If the art of the outer boroughs is any indication, abstraction is enjoying a renaissance of late, with some of the most interesting recent work re-imagining and re-engaging with a century of abstract form. Often the best examples find ways to add impurities to abstract art’s pure nature, with new sensibilities bleeding into the edges.

Paul D’Agostino, Zeit, 2016, Oil and Acrylic on Canvas, 60 x 60 inches/Image Courtesy: Life on Mars Gallery

This past month, the artist, poet, translator, collaborator, and unofficial mascot of Bushwick, Paul D’Agostino, opened his much anticipated solo show at Life on Mars Gallery.2 Called “Scriptive Formalities,” the exhibition explores D’Agostino’s “shared origins in matters of language, translation, and narrative.”
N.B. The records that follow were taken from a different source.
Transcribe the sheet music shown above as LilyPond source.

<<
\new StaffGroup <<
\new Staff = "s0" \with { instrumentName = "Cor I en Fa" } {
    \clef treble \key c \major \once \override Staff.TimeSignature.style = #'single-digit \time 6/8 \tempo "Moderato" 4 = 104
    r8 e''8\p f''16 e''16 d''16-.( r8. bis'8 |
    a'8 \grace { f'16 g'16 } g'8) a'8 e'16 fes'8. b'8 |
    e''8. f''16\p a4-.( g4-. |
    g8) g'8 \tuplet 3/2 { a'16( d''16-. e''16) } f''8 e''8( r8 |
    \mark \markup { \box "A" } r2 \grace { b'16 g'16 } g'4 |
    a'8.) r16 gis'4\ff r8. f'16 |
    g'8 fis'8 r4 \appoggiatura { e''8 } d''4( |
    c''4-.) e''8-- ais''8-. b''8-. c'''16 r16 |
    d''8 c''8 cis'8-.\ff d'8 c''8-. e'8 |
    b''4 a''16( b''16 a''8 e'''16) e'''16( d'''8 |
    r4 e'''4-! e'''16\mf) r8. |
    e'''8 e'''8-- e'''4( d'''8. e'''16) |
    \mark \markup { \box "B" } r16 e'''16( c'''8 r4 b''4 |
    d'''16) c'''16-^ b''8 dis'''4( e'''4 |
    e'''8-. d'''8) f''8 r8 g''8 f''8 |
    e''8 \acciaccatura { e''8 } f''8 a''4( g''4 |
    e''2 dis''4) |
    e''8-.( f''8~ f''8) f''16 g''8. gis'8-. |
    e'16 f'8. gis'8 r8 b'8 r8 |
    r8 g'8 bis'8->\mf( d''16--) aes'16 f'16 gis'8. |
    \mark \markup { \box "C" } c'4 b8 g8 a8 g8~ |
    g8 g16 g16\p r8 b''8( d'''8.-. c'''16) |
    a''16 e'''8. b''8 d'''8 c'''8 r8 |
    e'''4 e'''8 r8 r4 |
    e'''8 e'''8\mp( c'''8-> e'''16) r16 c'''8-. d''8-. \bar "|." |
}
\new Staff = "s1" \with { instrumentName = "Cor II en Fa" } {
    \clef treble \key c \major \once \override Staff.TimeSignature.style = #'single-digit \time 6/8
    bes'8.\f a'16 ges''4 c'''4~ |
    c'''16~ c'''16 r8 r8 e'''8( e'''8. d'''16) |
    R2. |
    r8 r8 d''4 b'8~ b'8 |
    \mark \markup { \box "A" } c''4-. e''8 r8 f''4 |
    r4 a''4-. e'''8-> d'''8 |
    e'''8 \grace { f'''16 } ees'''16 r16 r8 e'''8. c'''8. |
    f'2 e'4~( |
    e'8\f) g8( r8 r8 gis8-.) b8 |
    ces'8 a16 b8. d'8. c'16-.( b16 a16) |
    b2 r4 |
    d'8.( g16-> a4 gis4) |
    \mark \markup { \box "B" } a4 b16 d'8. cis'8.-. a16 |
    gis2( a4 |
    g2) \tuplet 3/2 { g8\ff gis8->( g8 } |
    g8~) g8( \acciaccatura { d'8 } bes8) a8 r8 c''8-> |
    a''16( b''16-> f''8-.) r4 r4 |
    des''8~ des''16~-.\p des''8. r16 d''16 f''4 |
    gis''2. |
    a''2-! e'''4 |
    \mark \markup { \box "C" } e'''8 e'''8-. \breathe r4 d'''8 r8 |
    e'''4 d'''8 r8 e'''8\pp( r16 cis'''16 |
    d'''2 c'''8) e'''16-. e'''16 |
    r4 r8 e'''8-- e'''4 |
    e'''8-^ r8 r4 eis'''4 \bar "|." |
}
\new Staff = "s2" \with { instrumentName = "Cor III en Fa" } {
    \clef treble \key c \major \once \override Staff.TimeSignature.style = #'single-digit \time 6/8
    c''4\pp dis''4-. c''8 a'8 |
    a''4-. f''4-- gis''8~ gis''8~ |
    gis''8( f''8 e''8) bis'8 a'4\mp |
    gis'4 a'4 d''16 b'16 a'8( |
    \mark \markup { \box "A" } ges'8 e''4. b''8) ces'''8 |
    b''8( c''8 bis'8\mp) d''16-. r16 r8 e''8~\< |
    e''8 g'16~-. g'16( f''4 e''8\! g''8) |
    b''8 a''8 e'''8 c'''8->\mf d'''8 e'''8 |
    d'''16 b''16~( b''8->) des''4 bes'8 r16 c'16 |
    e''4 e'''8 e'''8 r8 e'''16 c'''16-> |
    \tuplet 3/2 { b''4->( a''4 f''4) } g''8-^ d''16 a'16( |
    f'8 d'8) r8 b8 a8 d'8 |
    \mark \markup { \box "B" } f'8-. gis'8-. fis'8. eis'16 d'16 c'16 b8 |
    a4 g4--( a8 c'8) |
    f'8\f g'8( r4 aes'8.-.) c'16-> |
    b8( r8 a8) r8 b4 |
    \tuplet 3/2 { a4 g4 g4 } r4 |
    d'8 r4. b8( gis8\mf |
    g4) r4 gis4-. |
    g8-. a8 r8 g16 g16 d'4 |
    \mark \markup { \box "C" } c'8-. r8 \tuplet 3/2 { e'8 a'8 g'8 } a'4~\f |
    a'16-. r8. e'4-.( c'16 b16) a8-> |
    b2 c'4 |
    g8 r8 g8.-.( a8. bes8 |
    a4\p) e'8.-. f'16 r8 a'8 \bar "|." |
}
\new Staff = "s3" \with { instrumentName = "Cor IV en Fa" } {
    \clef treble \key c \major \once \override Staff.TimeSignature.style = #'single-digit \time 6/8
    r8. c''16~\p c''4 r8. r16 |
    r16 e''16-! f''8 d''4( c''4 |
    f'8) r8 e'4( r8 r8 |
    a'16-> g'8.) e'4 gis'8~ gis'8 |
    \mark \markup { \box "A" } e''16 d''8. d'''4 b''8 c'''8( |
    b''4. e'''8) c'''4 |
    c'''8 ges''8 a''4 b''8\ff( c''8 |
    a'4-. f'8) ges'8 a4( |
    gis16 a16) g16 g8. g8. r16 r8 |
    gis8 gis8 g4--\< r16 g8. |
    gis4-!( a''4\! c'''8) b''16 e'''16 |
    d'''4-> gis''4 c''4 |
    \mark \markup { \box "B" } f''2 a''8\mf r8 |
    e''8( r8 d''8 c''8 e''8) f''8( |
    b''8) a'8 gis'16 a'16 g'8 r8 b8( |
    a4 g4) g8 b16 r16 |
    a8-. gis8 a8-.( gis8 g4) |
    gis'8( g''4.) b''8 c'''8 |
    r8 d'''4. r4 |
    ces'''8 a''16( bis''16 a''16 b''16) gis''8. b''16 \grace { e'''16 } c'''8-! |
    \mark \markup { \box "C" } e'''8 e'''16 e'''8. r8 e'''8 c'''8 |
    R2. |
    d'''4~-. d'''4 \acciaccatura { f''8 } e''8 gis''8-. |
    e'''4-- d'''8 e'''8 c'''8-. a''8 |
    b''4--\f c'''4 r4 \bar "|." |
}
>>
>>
A new series of paintings, “Chromatic Alphabet,” represents an alphabet of colorful abstract shapes, while “Floor Translations” continues his storytelling around anthropomorphic paint splatters found on his studio floor. The Translations series, here collected into a catalogue of charcoal and ink drawings, with whimsical stories written out in schoolboy cursive, turns abstract stains into “The Bucktoothed Knifebeak and Althusser the Albatross.” The Alphabet paintings go the other way, transforming literature into a series of assured, hard-edged abstractions.

Sharon Butler, After Frank Stella?, 2016, Oil on Canvas, 32 x 26 inchesImage Courtesy: Theodore:Art

Meanwhile just down the hall in the gallery building of 56 Bogart Street, Sharon Butler’s latest paintings were on view last month at Theodore:Art.3 The proprietor of the art blog Two Coats of Paint, Butler has been at the center of outer-borough abstraction and coined the term “The New Casualism” to describe a new abstract sensibility. At Theodore:Art, she took a formal turn with a series of small, lyrical paintings of tail lights and other forms drawn from her studio view overlooking the Manhattan Bridge—abstractions, again, imbued with a personal narrative.

As an alternative to greater amplitude, the future of abstract art may be found in such a turn to sentiment that nevertheless manages to avoid sentimentality.

1 “The Onward of Art: American Abstract Artists 80th Anniversary Exhibition” opened at the 1285 Avenue of the Americas Art Gallery, New York, on January 18 and remains on view through March 25, 2016.

2 “Paul D’Agostino: Scriptive Formalities” opened at Life on Mars Gallery, Brooklyn, on February 5 and remains on view through March 6, 2016.

3 “Sharon Butler” was on view at Theodore:Art, Brooklyn, from January 8 through February 24, 2016.